** Opening Document excerpt block **

Validating Product Data

Overview

Use a Data Validation transformation to improve the quality of operational data before you load that data into a data warehouse or data mart. You can detect error conditions and specify actions that alleviate those errors. Error conditions include blank or missing values, duplicate values, and invalid values. The actions that you can take in response to erroneous values include stopping the job, changing the value, or writing the row to an error table instead of to the target.
Custom validation enables you to apply source values to user-written expressions. You then define the actions that are taken in response to true and false results. Custom actions include the replacement of source values in the target. Replacement values can be generated by a second expression, or they can be obtained from a translation table.
Each of the validation actions sends information to an exception report, which you can create on the Error and Exception Tables tab. You can specify the name and path of the exception report on the Status Handling tab.

Problem

You want to create a job that validates operational data before that data is loaded into a data warehouse or data mart.

Solution

You can use a Data Validation transformation to improve data quality by identifying and acting on duplicate values, invalid values, and missing values. Perform the following tasks to create the job:
You can also develop your own validation process that translates source values by using expressions or translation tables. The expressions can include the data quality functions that are available in the Expression Builder. In this example, source data on product revenues is validated before it is loaded into an enterprise data warehouse. Source rows with duplicate product numbers or with invalid product names are written to an error table, and valid rows are written to a table in the warehouse.

Tasks

Create and Populate the Job

Perform the following steps to create and populate the job:
  1. Create an empty SAS Data Integration Studio job.
  2. Select and drag a Data Validation transformation from the Data folder in the Transformations tree. Then, drop it in the empty job on the Diagram tab in the Job Editor window.
  3. Select and drag the source table from the Inventory tree. Then, drop it before the Data Validation transformation on the Diagram tab. The source table for this sample job is Product_transact.
  4. Drag the cursor from the source table to the input port of the Data Validation transformation. This action connects the source to the transformation.
  5. Because you want to have a permanent target table to contain the output for the transformation, right-click the temporary work table attached to the transformation. Then click Replace in the pop-up menu. Finally, use the Table Selector window to select the target table for the job. The target table must be registered in SAS Data Integration Studio.

** Closing Document excerpt block **
** Opening Source data block **

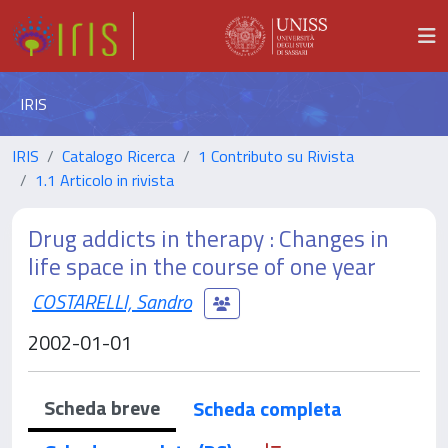
IRIS
IRIS
Catalogo Ricerca
1 Contributo su Rivista
1.1 Articolo in rivista
Drug addicts in therapy : Changes in
life space in the course of one year
COSTARELLI, Sandro
2002-01-01
Scheda breve
Scheda completa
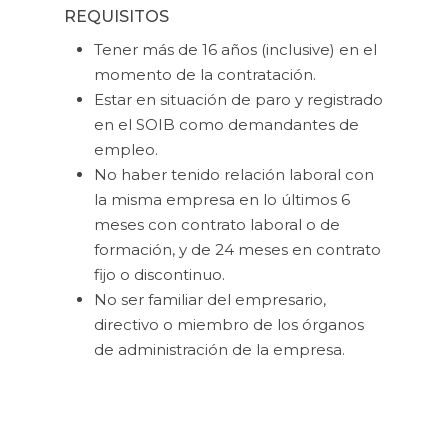
REQUISITOS
Tener más de 16 años (inclusive) en el
momento de la contratación.
Estar en situación de paro y registrado
en el SOIB como demandantes de
empleo.
No haber tenido relación laboral con
la misma empresa en lo últimos 6
meses con contrato laboral o de
formación, y de 24 meses en contrato
fijo o discontinuo.
No ser familiar del empresario,
directivo o miembro de los órganos
de administración de la empresa.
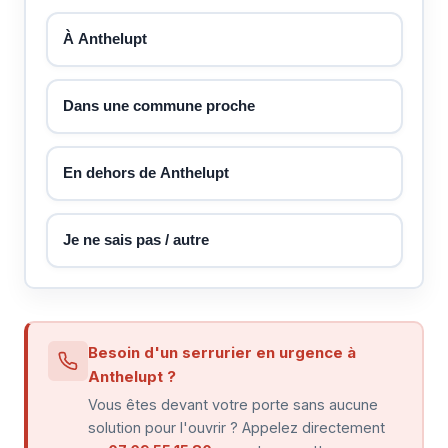
À Anthelupt
Dans une commune proche
En dehors de Anthelupt
Je ne sais pas / autre
Besoin d'un serrurier en urgence à
Anthelupt ?
Vous êtes devant votre porte sans aucune
solution pour l'ouvrir ? Appelez directement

** Closing Source data block **

#### [Tasks to complete]
1. In the data validation text, condense the paragraph beginning "Use a Data Validation transformation" into a short bulleted list that keeps its main facts.
2. Repeat the data validation text word for word, from "2. Select and" up to and including "source to the transformation.".
3. Carry on with the data validation text, picking up right after its last sentence.
These records have no connection to the data validation text.

#### [Expected outputs]
1.
- A Data Validation transformation improves the quality of operational data before it is loaded into a data warehouse or data mart.
- It detects error conditions and lets you specify actions to fix them.
- Error conditions include blank or missing values, duplicate values, and invalid values.
- Possible actions include stopping the job, changing the value, or writing the row to an error table instead of the target.

2.
2. Select and drag a Data Validation transformation from the Data folder in the Transformations tree. Then, drop it in the empty job on the Diagram tab in the Job Editor window.
  3. Select and drag the source table from the Inventory tree. Then, drop it before the Data Validation transformation on the Diagram tab. The source table for this sample job is Product_transact.
  4. Drag the cursor from the source table to the input port of the Data Validation transformation. This action connects the source to the transformation.

3.
    The following display shows a sample process flow diagram for a job that contains the Data Validation transformation.
    Sample Process Flow
    Sample Process Flow
In the sample job, the lookup table is a SAS data set named PRODUCT_FACT. It contains the same columns as the source and target and contains valid values in the PRODUCT_NAME column. The source table is named Product_transact, and the target table is named PRODUCT_TRANS_VALID. When the job is run, invalid values are found in source rows that contain a product name that does not appear in the lookup table. These rows are written to an error table instead of the target table. The error table is new, so a new table is created.

Configure Data Validation Settings

You can use the properties windows for the Data Validation transformation to perform the necessary configuration to validate your data. For example, the locations of the error and exception tables are specified in the sample job. Then, status handling conditions and actions are specified. Finally, the processing of duplicate and invalid values is configured for the job. Perform the following steps to complete this configuration:
  1. Open the properties window for Data Validation transformation on the Diagram tab in the Job Editor window.
  2. Click the Error and Exception Tables tab. Then, select the Create error table and Create exception table check boxes to create error and exception tables. Click the Choose columns buttons for both tables to select appropriate columns.
  3. Click the Status Handling tab. Then, click New to add a new data exception row to the table.
  4. Select Email Exception Report from the Action column for the table to access the Action Options window. The exception report stores messages that describe the actions that take place when you run the job.
  5. Enter the e-mail address of the error report destination in the Email Address field. Click OK to save the address.
  6. Click the Duplicate Values tab. Then, click New column to display the Duplicate Values window.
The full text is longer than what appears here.